The difference is that the sumptuous frocks created by costume manager Erin Santamaria and her two colleagues are not intended to be worn for partying. The dresses are exact replicas of the mid-19th century clothing favoured by wealthy women in the gold-mining town of Ballarat; up to 100 hours of work goes into each and every piece, ensuring that the corsets, pantaloons, chemises and crinolines are all precise, couture-quality replicas.
More durable versions are produced for the teams of crinoline-dress-clad women who patrol the streets of Sovereign Hill, an open-air museum that aims to replicate the clothing, buildings, and atmosphere of the 1850s, when the gold rush was at its height.
Other staff dress in the period-piece clothing of soldiers, shopkeepers, bartenders, waitresses, farriers, bakers and, of course, miners. In total there are 120 different styles, with the more popular items produced in bulk at local factories.
“We are making historical fashion,” says Santamaria, who has worked, and studied, in Paris and London, and now applies her high-grade skills at Sovereign Hill, where Hong Kong and China visitors account for some 70,000 of the annual 750,000 visitors.
“I always liken it to a wedding dress, with the amount of time we spend fitting and sewing and embellishing.
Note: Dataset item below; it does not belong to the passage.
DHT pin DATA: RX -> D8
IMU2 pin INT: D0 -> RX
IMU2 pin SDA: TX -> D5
The research is time consuming. We come at it from a couple of angles, looking at the fashion plates from the time and the popular styles in the fashion journals of the time, then we would be looking at museum collections here in Australia or overseas.
“Chinese visitors are interested in seeing the high fashion and the colour and big petticoats and those show-stopping numbers. They love it; every time you go out in an elaborate costume you stand there and have visitors taking turns to have their photos and ask about the costume.”
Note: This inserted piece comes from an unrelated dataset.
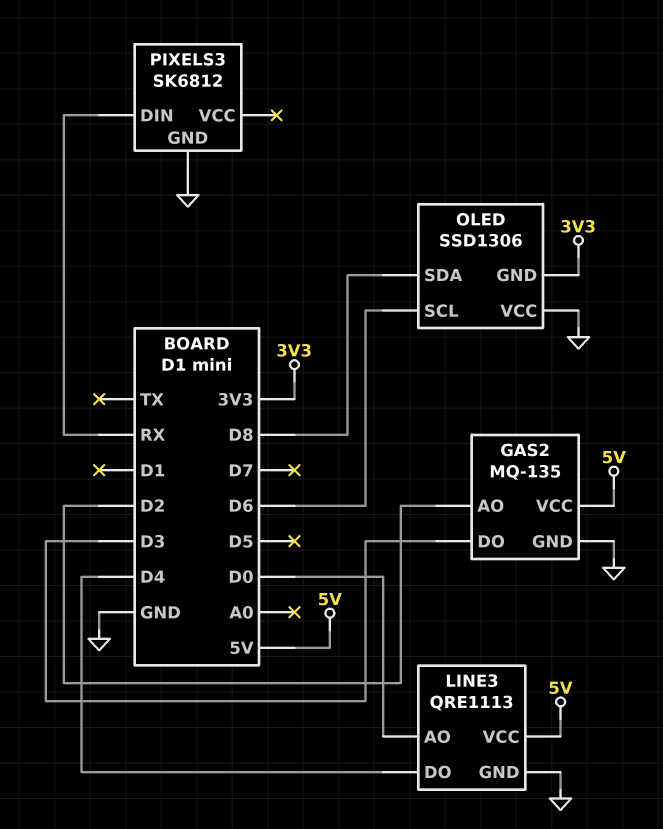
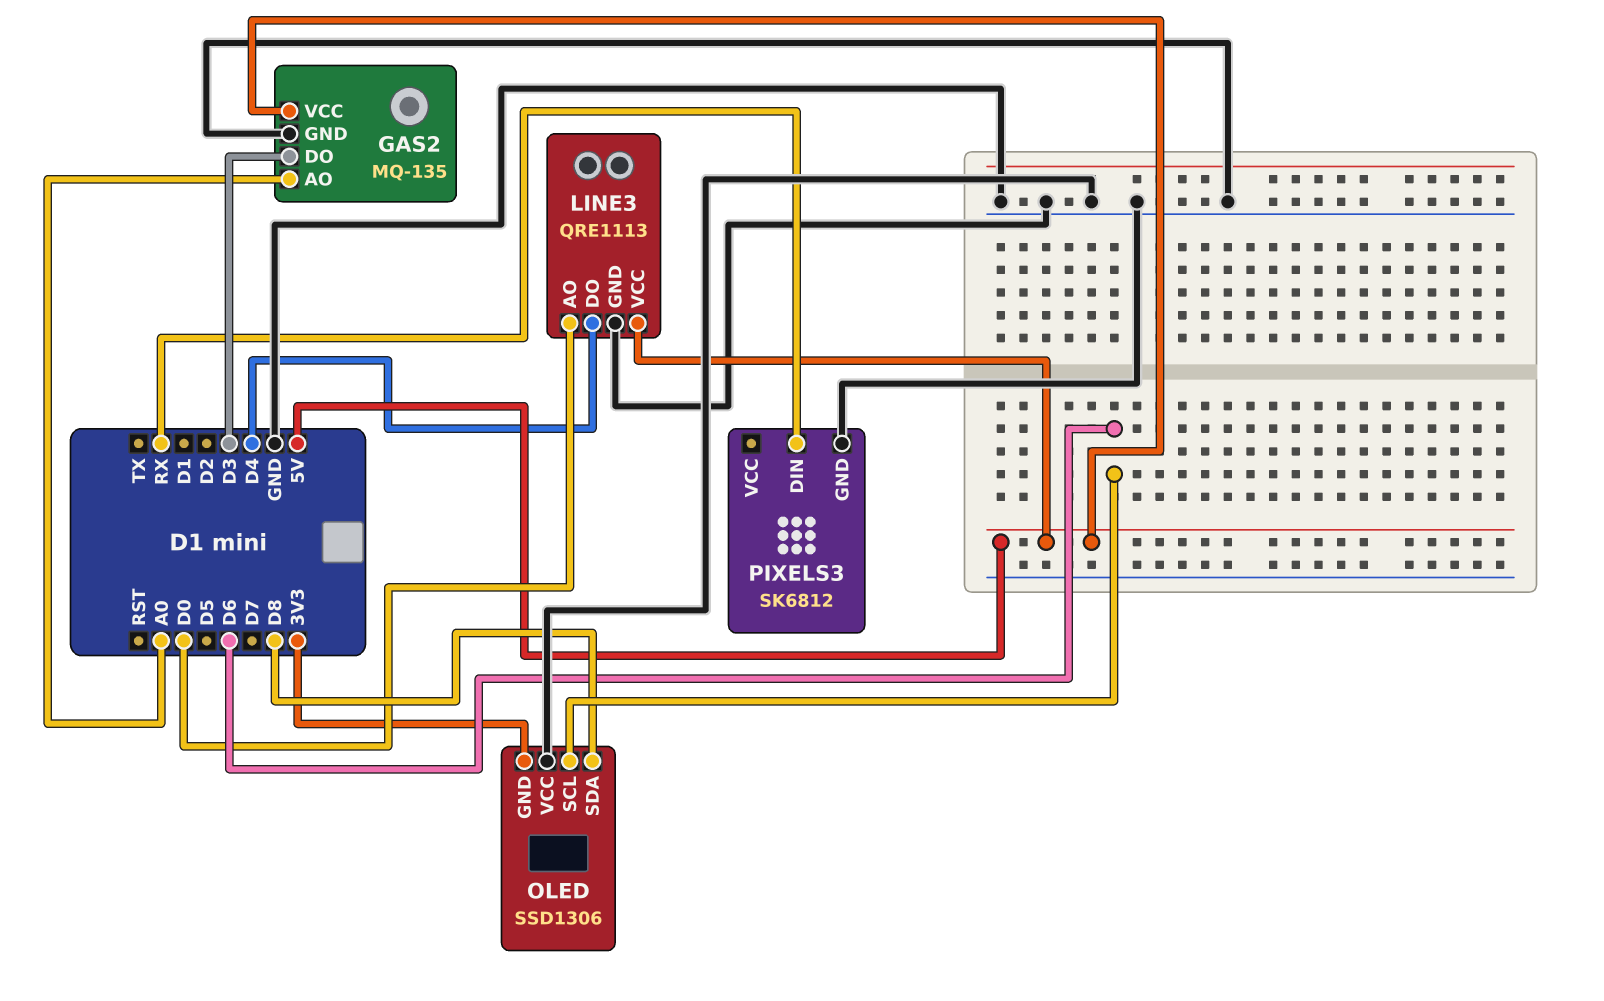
GAS2 pin AO: D2 -> A0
Chinese are rather less interested in snapping the costumes worn by their compatriots during the gold rush days, no doubt partly because it is a reminder that Chinese were at the very bottom of the ladder, doing the dirty and dangerous work. Initially, Chinese wore traditional costumes, before adopting the Australian miner’s garb of trousers and shirt, retaining only their fancy Chinese-style skull caps and pigtails.
The Chinese lived in tents and huts on the fringes of the main gold-town settlement which, during its heyday, had restaurants, bars, bakeries and dress shops, with the higher-end boutiques catering to women whose husbands had made their fortunes from gold mining.
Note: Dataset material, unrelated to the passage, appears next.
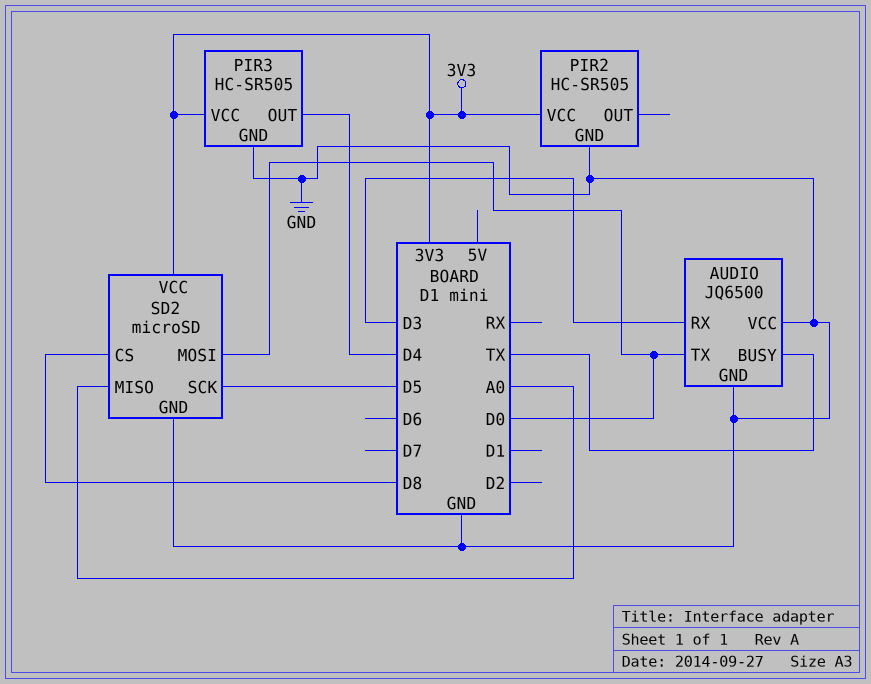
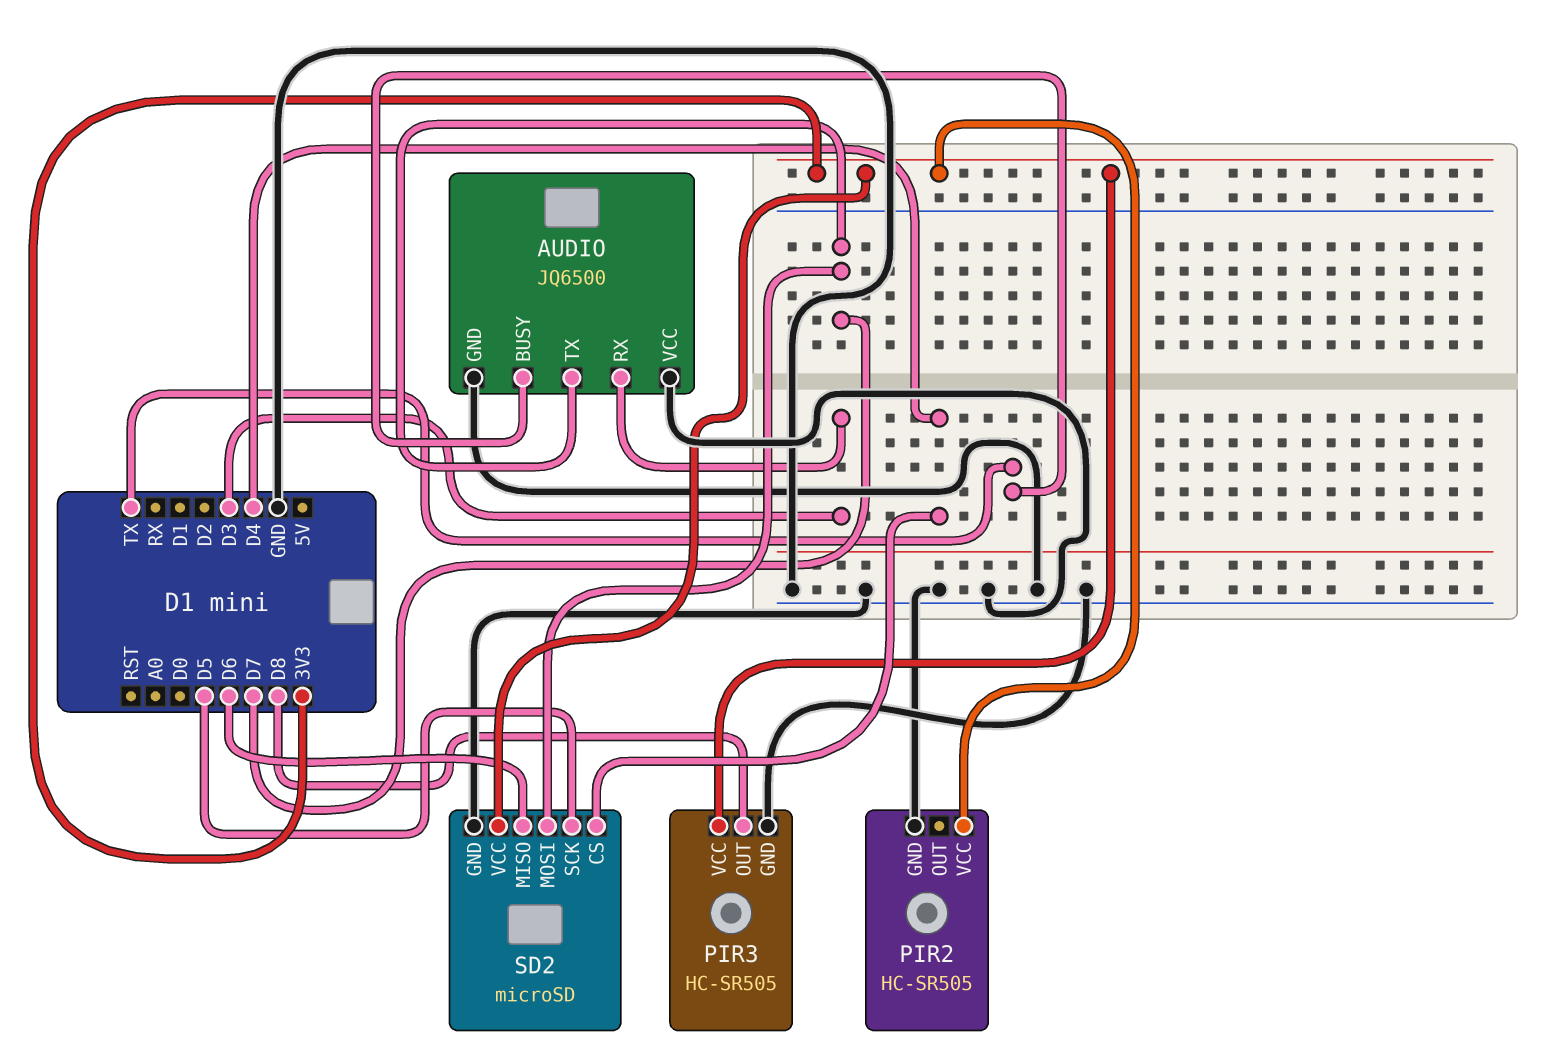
AUDIO pin TX: D0 -> D7
PIR3 pin OUT: D4 -> D8
SD2 pin CS: D8 -> D4
SD2 pin MISO: A0 -> D6
SD2 pin MOSI: D0 -> D7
The finish of the Sovereign Hill replicas is so high that they have been shown at fashion events and museums in Melbourne and elsewhere.
Santamaria speculates such fashion exhibitions – both historical and contemporary – are so popular worldwide because most people are now unfamiliar with the process of clothes making.
She says: “Traditional dressmaking and high-end couture techniques and tailoring and methodologies, all those skills happen in pockets around the world, but they are not part of our everyday experience any more; most people wear mass-produced clothing, jeans and T-shirts.
“The women at Sovereign Hill wanted to display their wealth and wore high fashion and the big crinolines. The crinoline cage was embraced quickly; before that, to get the shape, everyone was wearing layers and layers of petticoats. The cage made it easier to dress and get around.”
Detailed research was also carried out by Santamaria and her team into the kind of uniforms that would have been worn by British troops stationed there. To ensure verisimilitude, they even considered how much the bright red fabric would have been bleached and faded by the relentless Australia summer sun.
“With one regiment, the soldiers, officers and the drummer all had different uniforms. With the drummer uniform there is not a physical example but we had a front view but no back view, only a written description. We used a bit of educated guesswork, looking at similar styles. It is a bit like being a forensic scientist identifying all the colour and detail and buttons,” she says.
“People are always shocked at how small our team is and are astounded that this is happening here in their own backyard. I love it and working here has provided a great opportunity and having had that international experience has helped.”
One intriguing fact emerged during the extended dig into the archives for information on the voluminous Victorian-era dresses. If the massed layers of material caught fire, there was a real risk of becoming a fashion victim – literally. It was difficult for the wearer to douse the flames, and almost impossible for similarly clad friends to lend assistance.
“There was a large fire hazard,” adds Santamaria. “You have got such a well-oxygenated skirt, all underneath is hollow. In newspapers of the time there were articles about what to do in the event of fire. The advice was stop, drop and roll!”